Successful treatment of stem cell graft failure in pediatric patients using a submyeloablative regimen of campath-1H and fludarabine.

Graft failure is a significant cause of morbidity and mortality after hematopoietic stem cell transplantation (HSCT). We used a nonmyeloablative conditioning regimen consisting of the lympho-depleting humanized CD52-antibody Campath-1H and fludarabine to rescue 12 consecutive children age 9 months to 17 years with engraftment failure after initial myeloablative HSCT. Primary diagnoses included lymphohematologic malignancies (n=6), severe combined immunodeficiency syndrome (SCID) (n=4), and metabolic diseases (n=2). The same stem cell donor was used as for the primary graft: mismatched family member (n=7), matched unrelated donor (n=4), or matched related donor (n=1). The patients received doses of CD34+ cells that did not significantly differ from those used in the initial, failed transplant. At a median follow-up of 51 months (range, 4 to 84 months), 6 of 6 patients with nonmalignant diseases and 4 of 6 patients with malignancy were alive. Two patients died, 1 patient from pulmonary toxicity and 1 from relapse, at 51 days and 8 months posttransplantation, respectively. All 12 patients initially achieved sustained neutrophil engraftment and complete donor chimerism by day 28. Six patients received donor lymphocyte infusion (DLI) after "rescue" therapy to maintain donor chimerism. At 6 months, 4 patients had complete donor cell engraftment, 4 had 15% to 89% stable donor chimerism, and 3 had developed secondary graft failure. This conditioning regimen was generally well tolerated; 4 of the 12 patients never became neutropenic, and 9 never became thrombocytopenic. Only 1 patient developed graft-versus-host disease (GVHD; grade 1), and none had chronic GVHD. Thus, the regimen that we describe can be used with minimal toxicity to effectively overcome graft failure after myeloablative HSCT in children.

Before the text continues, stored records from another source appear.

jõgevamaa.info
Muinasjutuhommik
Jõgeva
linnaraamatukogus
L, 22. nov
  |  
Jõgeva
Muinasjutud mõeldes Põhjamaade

Adenoviral infections in hematopoietic stem cell transplantation.

Adenoviruses are lytic DNA viruses that are ubiquitous in human communities. In total, 51 different serotypes with varying tissue tropisms have been identified. Adenovirus infections, although frequent, are rarely fatal in immunocompetent individuals who have potent innate and adaptive immunity. But in immunosuppressed individuals, adenoviruses are a significant cause of morbidity and mortality, with limited treatment options. In particular, pediatric recipients of allogeneic hematopoietic stem cell transplantation frequently develop infections early in the posttransplantation period. Because the endogenous recovery of adenovirus-specific T cells has proven important in controlling infection, we explore the potential of adoptive T-cell immunotherapy as a therapeutic strategy. We discuss the advantages and limitations of T-cell therapy for the prophylaxis and treatment of adenovirus infection posttransplantation.